Task instructions> Copy every entry below verbatim, except for images.

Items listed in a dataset
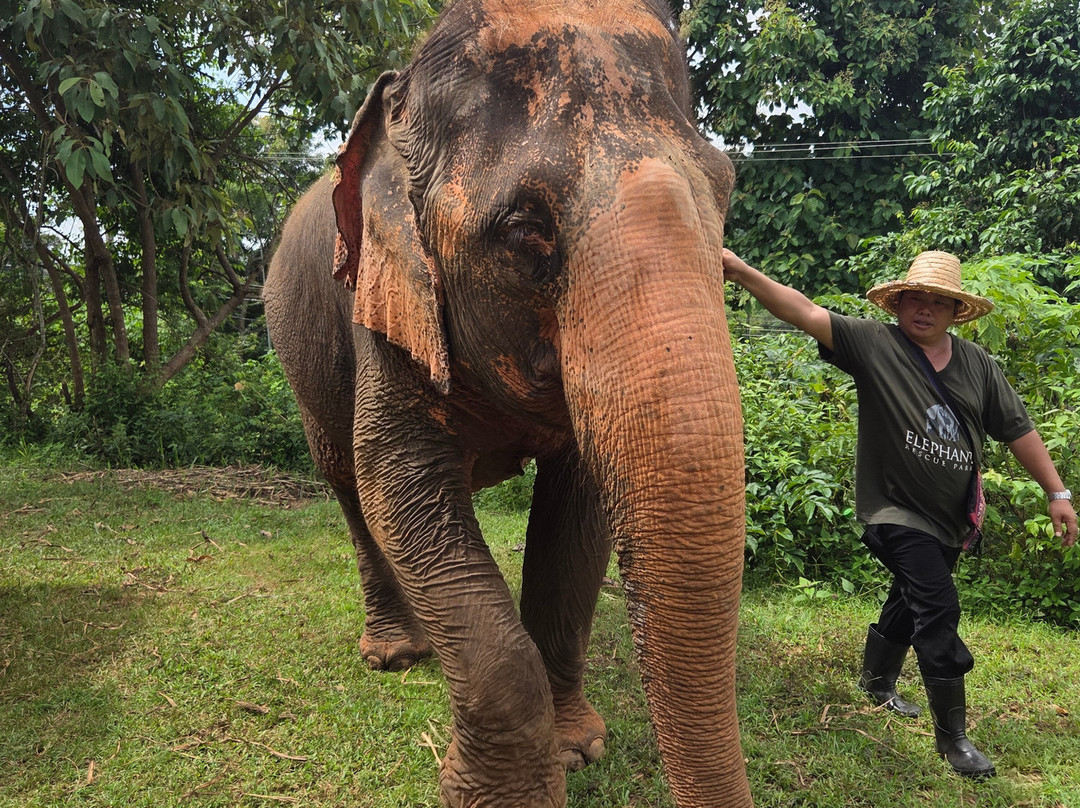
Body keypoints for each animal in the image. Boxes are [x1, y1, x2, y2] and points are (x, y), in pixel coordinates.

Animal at [262, 1, 750, 806]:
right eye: (524, 228)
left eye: (727, 190)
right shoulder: (385, 307)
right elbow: (395, 481)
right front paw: (506, 792)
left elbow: (575, 520)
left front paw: (578, 749)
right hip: (303, 362)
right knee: (348, 489)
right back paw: (396, 654)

Response area>
Body keypoints for each animal in the image. Boxes are [x1, y1, x2, y2] and points are (x, y), in pixel coordinates.

Animal at [262, 1, 750, 806]:
right eye: (524, 228)
left eye: (727, 190)
right shoulder: (385, 307)
right elbow: (395, 481)
right front paw: (506, 792)
left elbow: (575, 520)
left front paw: (578, 749)
right hip: (303, 362)
right knee: (348, 489)
right back paw: (396, 654)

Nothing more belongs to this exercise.